__Required work__:
**A)** In the quoted remarks on playwriting, translate the sentence "The death of all plays is scholastic analysis." into Spanish.
**B)** According to the quoted remarks on playwriting, how long does the speaker take on average to write a play?
**C)** Extend the quoted remarks on playwriting by continuing them from their last sentence.

__Study text__:
★ ★ ★
(The Stage, 17 July 2003)
"I always tell aspiring playwrights that if they are not sure of their narrative, don't bother to put an interval in. Let the thing run straight through. An interval gives the audience an opportunity to discuss what is going on and whether they want to return."
(The Stage, 17 July 2003)
"I've walked out of productions of my plays quite a lot. I walked out of one terrible matinee performance of Family Circles halfway through the first act. It was like watching someone drawing a moustache on your baby. As I stood up, a man sitting behind me got up as well and said, 'Are you leaving, too? I don't blame you.' I didn't have the heart to tell him I was the writer."
(The Independent, 10 July 2003)
"The death of all plays is scholastic analysis. Academics are always finding meanings in my plays that don't exist. One phoned me up and said, 'I've been doing my thesis on Absurd Person Singular and I hope you agree with my theory on what the title means in relation to the play' I didn't have the heart to say that I'd thought of the title years before while talking to my wife and thought, 'If I ever get stuck for a title, I'll use that.' It has no relevance to the play whatsoever."
(The Independent, 10 July 2003)
"I conceive the play over a period of about nine months to a year. It just grows in my head, nothing is written down. I write it in about 10 days, on average. If I hit a serious block, I tend to just throw the thing away. I don't work all night. I don't eat much in the day so at 6pm, it's time to stop work for a glass of wine and a good meal."
(The Independent, 10 July 2003)
"I was a competent actor. I was pretty good at villains - guys with staring eyes, saying things like, "You're in deadly danger in this house, my dear". I wasn't trained, so I didn't have a full repertoire of arm movements. Instead, I used to stand very still, which gave me great authority and a certain mysteriousness."
(The Independent, 10 July 2003)
"Every writer's fear is writer's block. Every time you finish a play, you feel empty. You've given birth and it's gone. There are some days when I have no discernible play in my head. It's a very bleak feeling because I've always been 'with play'. But something always pops up."
★ ★ ★
[Stored items]
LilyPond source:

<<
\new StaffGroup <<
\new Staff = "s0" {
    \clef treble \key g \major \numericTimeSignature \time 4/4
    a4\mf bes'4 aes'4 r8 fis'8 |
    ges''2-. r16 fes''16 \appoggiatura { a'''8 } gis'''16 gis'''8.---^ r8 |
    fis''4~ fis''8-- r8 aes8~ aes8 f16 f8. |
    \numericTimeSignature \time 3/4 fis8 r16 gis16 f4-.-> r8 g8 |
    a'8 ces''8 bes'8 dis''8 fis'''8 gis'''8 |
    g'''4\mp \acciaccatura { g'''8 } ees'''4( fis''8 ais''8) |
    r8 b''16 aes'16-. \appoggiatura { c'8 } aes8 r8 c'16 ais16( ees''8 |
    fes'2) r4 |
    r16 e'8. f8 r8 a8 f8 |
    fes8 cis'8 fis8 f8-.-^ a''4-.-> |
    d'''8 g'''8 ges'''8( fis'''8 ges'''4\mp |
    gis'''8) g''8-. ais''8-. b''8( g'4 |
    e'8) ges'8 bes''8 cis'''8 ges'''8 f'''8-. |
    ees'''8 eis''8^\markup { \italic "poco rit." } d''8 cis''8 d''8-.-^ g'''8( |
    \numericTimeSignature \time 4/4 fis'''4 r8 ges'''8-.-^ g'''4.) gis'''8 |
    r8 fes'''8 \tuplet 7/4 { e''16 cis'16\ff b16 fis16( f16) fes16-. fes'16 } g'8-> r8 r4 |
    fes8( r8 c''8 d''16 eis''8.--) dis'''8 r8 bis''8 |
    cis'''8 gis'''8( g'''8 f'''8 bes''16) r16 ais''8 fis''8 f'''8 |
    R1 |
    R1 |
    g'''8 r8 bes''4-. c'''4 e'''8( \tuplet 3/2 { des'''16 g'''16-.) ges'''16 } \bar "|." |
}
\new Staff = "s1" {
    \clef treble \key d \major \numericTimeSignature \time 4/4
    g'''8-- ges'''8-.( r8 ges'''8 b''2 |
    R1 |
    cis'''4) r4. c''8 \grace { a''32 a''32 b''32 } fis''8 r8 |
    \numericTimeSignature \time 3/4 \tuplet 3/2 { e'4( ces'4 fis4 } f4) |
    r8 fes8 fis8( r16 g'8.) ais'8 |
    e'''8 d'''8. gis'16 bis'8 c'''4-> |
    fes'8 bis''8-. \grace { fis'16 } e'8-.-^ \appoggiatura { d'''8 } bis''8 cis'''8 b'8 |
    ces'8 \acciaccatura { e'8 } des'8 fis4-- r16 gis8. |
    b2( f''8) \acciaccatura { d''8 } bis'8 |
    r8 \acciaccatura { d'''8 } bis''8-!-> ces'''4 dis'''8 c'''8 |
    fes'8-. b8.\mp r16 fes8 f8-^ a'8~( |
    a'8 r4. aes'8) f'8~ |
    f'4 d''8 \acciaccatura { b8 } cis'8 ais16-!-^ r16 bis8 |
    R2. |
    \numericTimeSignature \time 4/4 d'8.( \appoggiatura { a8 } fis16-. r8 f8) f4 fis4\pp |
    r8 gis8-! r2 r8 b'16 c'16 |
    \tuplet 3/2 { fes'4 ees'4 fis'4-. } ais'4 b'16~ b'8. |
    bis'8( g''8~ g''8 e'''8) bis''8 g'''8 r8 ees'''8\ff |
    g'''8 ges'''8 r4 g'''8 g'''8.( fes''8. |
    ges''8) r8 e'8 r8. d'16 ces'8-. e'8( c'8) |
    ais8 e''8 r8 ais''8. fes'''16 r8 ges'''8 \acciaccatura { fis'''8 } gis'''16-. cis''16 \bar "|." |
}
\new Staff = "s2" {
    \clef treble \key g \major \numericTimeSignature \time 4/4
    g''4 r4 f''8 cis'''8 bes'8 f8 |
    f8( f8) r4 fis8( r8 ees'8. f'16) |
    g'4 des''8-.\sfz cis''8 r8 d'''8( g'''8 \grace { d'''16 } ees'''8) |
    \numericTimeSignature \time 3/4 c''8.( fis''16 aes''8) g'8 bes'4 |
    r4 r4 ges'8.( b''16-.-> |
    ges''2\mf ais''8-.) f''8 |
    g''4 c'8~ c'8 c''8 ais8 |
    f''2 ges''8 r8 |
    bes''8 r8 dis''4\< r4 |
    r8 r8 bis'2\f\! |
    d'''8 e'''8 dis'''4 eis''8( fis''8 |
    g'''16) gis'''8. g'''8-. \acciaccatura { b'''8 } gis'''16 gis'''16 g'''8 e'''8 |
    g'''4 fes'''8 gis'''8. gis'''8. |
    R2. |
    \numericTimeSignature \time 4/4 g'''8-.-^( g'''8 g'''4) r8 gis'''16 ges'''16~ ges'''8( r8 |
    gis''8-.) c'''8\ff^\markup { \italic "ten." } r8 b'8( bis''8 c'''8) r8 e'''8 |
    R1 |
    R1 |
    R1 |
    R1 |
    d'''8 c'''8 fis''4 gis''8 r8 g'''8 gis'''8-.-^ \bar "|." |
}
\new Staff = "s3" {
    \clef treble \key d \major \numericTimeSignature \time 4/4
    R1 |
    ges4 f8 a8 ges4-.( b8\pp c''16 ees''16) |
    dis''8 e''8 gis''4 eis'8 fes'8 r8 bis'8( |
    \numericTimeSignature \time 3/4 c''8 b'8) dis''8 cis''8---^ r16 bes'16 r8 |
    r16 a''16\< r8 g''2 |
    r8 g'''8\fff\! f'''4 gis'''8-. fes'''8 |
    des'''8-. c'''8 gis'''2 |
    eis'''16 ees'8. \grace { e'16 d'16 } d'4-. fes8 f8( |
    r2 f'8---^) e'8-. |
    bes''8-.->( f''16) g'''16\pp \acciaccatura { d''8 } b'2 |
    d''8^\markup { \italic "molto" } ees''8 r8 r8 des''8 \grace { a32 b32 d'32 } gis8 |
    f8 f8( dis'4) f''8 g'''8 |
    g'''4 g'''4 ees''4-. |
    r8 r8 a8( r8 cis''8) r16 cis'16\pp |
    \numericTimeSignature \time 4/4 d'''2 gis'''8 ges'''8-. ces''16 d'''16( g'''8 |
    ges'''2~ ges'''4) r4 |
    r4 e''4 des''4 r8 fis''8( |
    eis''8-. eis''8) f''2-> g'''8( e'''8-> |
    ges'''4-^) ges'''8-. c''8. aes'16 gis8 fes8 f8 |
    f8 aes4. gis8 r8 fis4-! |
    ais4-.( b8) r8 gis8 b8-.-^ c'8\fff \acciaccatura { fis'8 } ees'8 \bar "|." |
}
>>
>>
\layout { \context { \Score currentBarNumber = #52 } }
★ ★ ★
__Expected results__:
**A)** La muerte de todas las obras de teatro es el análisis académico.

**B)** About 10 days.

**C)**
(The Independent, 10 July 2003)
"I always get nervous on first nights. You just have to hope that, somehow, everything is going to simultaneously come together."
(Crawley News, 31 July 2003)
"If you're going to work in theatre, then you might as well choose somewhere nice to work rather than a huge urban conurbation. Looking out the window, I can see the sea now and it's lovely because you can always hear the seagulls. I mean you could even walk to work on the beach, if you wanted to."
(Crawley News, 31 July 2003)
"Finding the initial idea is the tricky bit. And usually, once I've had the idea, I'll mull it over for up to a year before starting to write. Once I'm writing though, I'll do about 20 pages a day."
(Crawley News, 31 July 2003)
"The West End has become a very hostile environment for the average one-off play. The sad fact is that the theatre has become reliant on television names and latterly with film names."
(Daily Telegraph, 12 August 2003)
"The author in me would prefer to hide in the bar at premieres, and I used to do that before I directed them, but now I need to watch them. The skipper has to stay with the ship and its crew, even if it's sinking or flooding."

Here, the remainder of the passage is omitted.